Ignorance can be treated with education, sadly there is no cure for stupidity.
I'm getting like a stuck record asking these questions regarding the 'target' bullets; but what are you all doing with these rounds when a deer pops up at less than 200m? turning down the shot? or are they non 'explosive' at short range 300WM velocities?
On a <200m shot, broadside through the ribs and top of the heart, what kind of exit wound size would be typical ?
About a week ago I posted that I had 2 x deer with hand span size exit wounds at 150 and 160m with quartering behind the shoulder chest shots -with 180gr Sierra prohunter bullets. This was disappointingly explosive and a lot of meat was spoilt. What would a target bullet have done? Made a through-and through-pencil hole or 'detonated'?
I want to be convinced, but I'm having trouble making the 'leap of faith' to give them a go! Do these target bullets have a 'minimum effective range'?

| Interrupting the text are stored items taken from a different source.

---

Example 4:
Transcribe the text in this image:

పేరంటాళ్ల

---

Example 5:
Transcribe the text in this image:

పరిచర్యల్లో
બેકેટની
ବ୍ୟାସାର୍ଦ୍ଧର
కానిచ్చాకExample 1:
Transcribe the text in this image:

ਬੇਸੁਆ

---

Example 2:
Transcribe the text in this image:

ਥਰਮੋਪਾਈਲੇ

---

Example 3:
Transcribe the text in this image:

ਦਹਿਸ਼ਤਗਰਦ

Thanks, but I'm keen to know what sort of damage is generated by the much-vaunted HPBTs at short range. I'm keen to try them but wary of the fact that the promoters of HPBTs for hunting seem to regard them as a solution to all situations; whereas, rightly or wrongly, my logic tells me that if they're expanding well at long range they must surely 'detonate' at shorter (<200m) range.

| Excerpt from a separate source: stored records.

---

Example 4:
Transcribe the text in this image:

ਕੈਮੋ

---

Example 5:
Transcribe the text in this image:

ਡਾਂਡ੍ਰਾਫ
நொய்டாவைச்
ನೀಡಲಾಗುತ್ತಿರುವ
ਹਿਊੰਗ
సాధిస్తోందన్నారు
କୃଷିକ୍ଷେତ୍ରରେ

I'd love to use Accubonds, but they're going to run at around $70 for 50 when they eventually arrive in my part of the world (which they haven't yet). I'm sure you'd agree that that'd be fine if I was trophy shooting on a paid hunt, but the vast majority of my shooting is cull/meat hunting.
I'm still surprised by the damage a conventional 180gr SP did at 150m (the 300WM is a new caliber to me, only used my 308 before). I was going to reload it with 180BTs, but if conventional SPs are explosive on a broadside rib-heart-rib shot I think that that may not be a clever next step!
Right now I'm stuck. Interbonds are available here, but only to 165gr in 308 - I think that's too light for a 300. Swift Sciroccos are available (around$80!); I tried those in my 308 a couple of years back but they were wildly inaccurate (dimensions and weight varied greatly too) I've never decided whether I simply had a bad batch -but they're too expensive to give them a second chance.
Practically, therefore, my choices narrow to:
180gr conventional SPs -and limiting myself to neck shots under 200m -which means I'd often have to turn down shots that weren't 'just right'.
or trying a HPBT such as SMK
(I have 80rds of Fed Prem Safari 200 Trophy Bonded Bear Claw in the cupboard -but reckon they'll be a little too much for deer!)
But I still don't understand whether the HPBT will be more or less explosive than a conventional SP!?